The fact that this comedy-drama, set on a sun-soaked Christmas Eve in LA, was shot entirety on iPhones isn’t the only impressive thing about it. “Tangerine” aims to capture the realities faced by trans sex workers every day, bringing an area of street culture rarely seen in the media plenty of much-needed attention. Its lead roles, Sin-Dee and Alexandra, are played by first-time trans actresses Kitana Kiki Rodriguez and Mya Taylor, and it was shot on a minuscule budget of $100,000. Despite its production obstacles, director Sean Baker still released a hilarious, heart-wrenching, age-defining film.

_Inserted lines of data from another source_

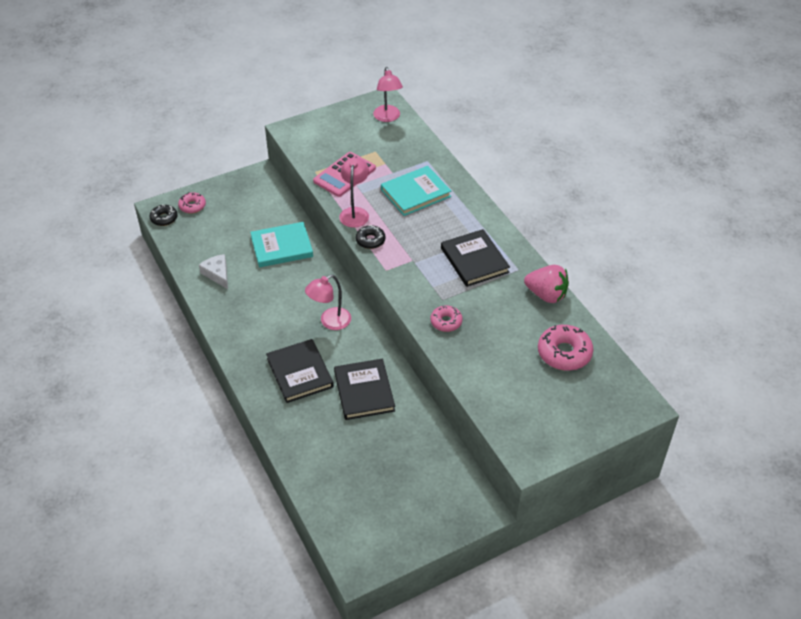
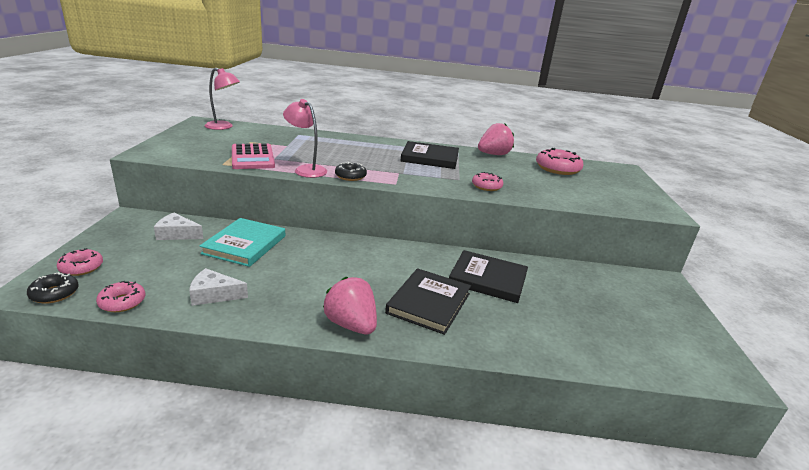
camera: 60 degrees left, 20 degrees down
(179, 247) = (122, 302): none -> pink donut
(243, 348) = (351, 325): none -> pink strawberry
(262, 210) = (177, 234): none -> white cheese
(300, 373) = (429, 303): black book -> black book turned 75 degrees counterclockwise
(330, 322) = (380, 261): pink lamp -> none
(415, 193) = (325, 148): turquoise book -> none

#3: “Brokeback Mountain” (2005)

The tragic bond between Jack Twist and Ennis Del Mar is a landmark love story in queer cinema. Ang Lee has been credited, along with A-list leads Jake Gyllenhaal and the late Heath Ledger, with paving the way for blockbuster movies to finally show gay characters. Named for the location of the unforgettable summer the two characters share together, “Brokeback Mountain” captures the pain of being closeted and has become one of the all-time greatest romance tales. Its cultural impact is undeniable, despite it being made the butt of many unpleasant jokes since its release.

#2: “Weekend” (2011)

This bittersweet British movie captures a chance encounter between two men who form an intense relationship over the course of a brief weekend. Meeting just days before one of them is planning to leave the country, audiences are acutely aware that as the minutes go by Glen and Russell are running out of time together. “Weekend” also discusses many social and political issues faced by LGBT people in the modern world in-depth, such as heteronormativity and gay marriage. This makes it down-to-earth and incredibly relevant to the lives and struggles of queer people today.

Before we unveil our top pick, here are a few Honorable Mentions:

“The Way He Looks” (2014)

“The Handmaiden” (2016)

“Dallas Buyers Club” (2013)

#1: “Carol” (2015)

Todd Haynes’ cinematic masterpiece explores the affair between housewife Carol Aird, played by Cate Blanchett, and photographer Therese Belivet, played by Rooney Mara. The film is set in New York in 1952. While neither of them feels shame about their love, it needs to be kept secret so that Carol won’t lose custody of her young daughter as she goes through a divorce. Based on Patricia Highsmith’s novel “The Price of Salt,” the relationship between Carol and Therese is beautifully translated to the big screen and offers an uplifting ending rarely seen in a gay period drama. The critically-acclaimed “Carol” goes to show that even in the repressed 1950s, love will always win.